祈りの空に 〜風の貴公子と黒白の魔法書
赤い髪の魔法使い
 ナーザはひたすら走った。
 丘は起伏を繰り返しながら麓へと続いていく。途中、一度下った斜面が窪地をつくったあと、急に上って窪地を見下ろす高所になる、そこに向かって走った。
 目的の場所に着いたとき、息は上がり、心臓が早鐘のように打っていた。
 荒い息のまま、ナーザは体の向きを変え、自分が迂回した窪地を見下ろす。
 死体の軍勢は正面の斜面から窪地に差しかかろうとしていた。自分はそれを見下ろす小高い丘の頂にいる。
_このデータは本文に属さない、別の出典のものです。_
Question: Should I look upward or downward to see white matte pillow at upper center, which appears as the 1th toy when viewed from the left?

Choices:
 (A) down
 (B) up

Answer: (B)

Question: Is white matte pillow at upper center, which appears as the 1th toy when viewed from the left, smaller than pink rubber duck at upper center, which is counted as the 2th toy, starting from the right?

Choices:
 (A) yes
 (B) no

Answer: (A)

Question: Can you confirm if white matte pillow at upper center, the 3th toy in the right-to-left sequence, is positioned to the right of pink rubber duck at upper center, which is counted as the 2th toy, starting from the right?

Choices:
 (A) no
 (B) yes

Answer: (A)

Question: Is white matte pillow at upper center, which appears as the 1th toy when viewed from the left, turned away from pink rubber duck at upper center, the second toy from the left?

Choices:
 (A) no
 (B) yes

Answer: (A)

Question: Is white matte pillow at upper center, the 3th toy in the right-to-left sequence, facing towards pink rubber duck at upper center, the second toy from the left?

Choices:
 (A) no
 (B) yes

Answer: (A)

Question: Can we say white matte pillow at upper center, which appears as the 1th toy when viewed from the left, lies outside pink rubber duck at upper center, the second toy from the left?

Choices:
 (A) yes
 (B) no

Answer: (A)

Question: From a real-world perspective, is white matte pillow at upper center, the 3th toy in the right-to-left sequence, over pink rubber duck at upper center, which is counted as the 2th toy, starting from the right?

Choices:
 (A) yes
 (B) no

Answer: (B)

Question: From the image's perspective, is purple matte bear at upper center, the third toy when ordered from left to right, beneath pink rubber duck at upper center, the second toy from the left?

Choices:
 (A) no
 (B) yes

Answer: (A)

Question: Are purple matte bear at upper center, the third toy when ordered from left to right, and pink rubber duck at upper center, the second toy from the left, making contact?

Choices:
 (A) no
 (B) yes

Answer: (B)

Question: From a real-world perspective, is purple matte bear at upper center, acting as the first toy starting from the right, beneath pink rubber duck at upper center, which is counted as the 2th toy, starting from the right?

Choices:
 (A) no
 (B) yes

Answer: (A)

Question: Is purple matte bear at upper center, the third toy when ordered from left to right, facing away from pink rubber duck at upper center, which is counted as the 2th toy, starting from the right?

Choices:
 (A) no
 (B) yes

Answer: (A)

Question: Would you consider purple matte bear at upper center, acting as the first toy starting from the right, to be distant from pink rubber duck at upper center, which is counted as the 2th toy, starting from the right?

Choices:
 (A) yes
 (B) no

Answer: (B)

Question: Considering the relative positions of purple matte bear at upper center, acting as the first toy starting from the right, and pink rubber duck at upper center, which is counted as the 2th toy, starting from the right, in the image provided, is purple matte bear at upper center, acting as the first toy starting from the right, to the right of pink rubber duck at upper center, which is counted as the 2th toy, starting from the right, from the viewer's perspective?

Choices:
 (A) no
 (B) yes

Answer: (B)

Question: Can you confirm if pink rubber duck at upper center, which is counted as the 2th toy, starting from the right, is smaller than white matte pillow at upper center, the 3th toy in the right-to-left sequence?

 やつらを狙い撃つには絶好の位置関係だ。もう少し引きつけてから……。
 雷鳴が空を渡る。肌が粟立っていた。感じる。来る。空を裂く閃光が。
 ……今だ。
 眩しい光が天から地へと突き刺さった。固いものを割るような音と地響き。
 狙ったのは群れの先頭だ。雷光は狙い通りの位置に落ちて、群れの前列の数十体が地面に倒れた。
 群れの前進も止まっていた。手を振り、足を引きずる、その動作ごと凍りついたように。
 だが、わずかな身じろぎのあと、死体兵らは何ごともなかったように歩みを再開した。倒れた死体は踏みつけられ、踏まれたうちの何体かは、体の一部を失いながらもよろよろと立ち上がり、ふたたび群れに加わった。
 ナーザの顔から血の気が引いた。
 確実に心臓をやらなければ、闇に守られた死体兵は倒せない。
 窪地を進む死体兵は、まるで地の底から次々と湧き出てくるように見えた。
 あれを全部をひとりで潰す、なんて。
 死んでも、と思っていたけど。
 子どもっぽい考えだった、とわかった。
 死んではだめだ。あいつらを止めるということは、最後に立っているのが自分じゃなきゃならない。